> _EXERCISE REQUIREMENTS_:
Search the listing below for the string "oraz" and copy every line where it occurs.

(MATERIAL PROVIDED begins)

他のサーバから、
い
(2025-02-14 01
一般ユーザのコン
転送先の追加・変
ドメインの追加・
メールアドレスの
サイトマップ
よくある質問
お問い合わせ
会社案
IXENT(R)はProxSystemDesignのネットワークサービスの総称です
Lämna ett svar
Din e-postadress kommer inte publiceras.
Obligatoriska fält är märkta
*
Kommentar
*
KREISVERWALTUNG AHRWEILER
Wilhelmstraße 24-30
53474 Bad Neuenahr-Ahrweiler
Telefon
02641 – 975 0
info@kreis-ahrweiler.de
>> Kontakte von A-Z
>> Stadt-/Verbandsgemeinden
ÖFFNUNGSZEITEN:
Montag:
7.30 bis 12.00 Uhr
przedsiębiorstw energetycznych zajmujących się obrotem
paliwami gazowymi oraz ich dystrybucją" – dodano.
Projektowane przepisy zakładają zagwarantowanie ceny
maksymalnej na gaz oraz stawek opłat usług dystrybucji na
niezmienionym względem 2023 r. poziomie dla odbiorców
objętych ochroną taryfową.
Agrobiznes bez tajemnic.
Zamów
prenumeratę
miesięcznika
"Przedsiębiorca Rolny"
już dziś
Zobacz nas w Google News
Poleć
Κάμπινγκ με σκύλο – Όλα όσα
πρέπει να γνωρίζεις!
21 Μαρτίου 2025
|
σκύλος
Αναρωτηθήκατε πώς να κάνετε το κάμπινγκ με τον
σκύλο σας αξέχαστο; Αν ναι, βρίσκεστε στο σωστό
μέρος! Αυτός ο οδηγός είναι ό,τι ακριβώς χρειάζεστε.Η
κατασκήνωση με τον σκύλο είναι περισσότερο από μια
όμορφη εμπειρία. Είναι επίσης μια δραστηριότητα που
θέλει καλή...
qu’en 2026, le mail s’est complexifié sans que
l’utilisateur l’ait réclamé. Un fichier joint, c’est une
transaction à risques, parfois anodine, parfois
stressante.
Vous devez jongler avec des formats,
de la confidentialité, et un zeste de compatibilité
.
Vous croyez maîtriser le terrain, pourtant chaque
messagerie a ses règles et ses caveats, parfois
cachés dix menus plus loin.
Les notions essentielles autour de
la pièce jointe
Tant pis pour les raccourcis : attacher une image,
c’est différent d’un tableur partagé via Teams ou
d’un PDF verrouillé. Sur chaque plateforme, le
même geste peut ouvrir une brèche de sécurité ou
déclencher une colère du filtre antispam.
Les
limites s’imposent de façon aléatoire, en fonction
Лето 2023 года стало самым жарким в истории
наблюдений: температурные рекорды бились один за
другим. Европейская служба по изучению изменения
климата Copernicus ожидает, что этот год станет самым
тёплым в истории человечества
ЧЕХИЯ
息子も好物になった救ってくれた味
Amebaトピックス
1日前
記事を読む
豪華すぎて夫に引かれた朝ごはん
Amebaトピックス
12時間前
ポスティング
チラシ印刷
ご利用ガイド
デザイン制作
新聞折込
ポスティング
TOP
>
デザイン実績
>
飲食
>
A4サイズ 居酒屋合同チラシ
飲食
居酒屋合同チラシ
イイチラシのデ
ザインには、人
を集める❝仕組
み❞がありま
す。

(MATERIAL PROVIDED ends)

> _TASK SOLUTION_:
paliwami gazowymi oraz ich dystrybucją" – dodano.
maksymalnej na gaz oraz stawek opłat usług dystrybucji na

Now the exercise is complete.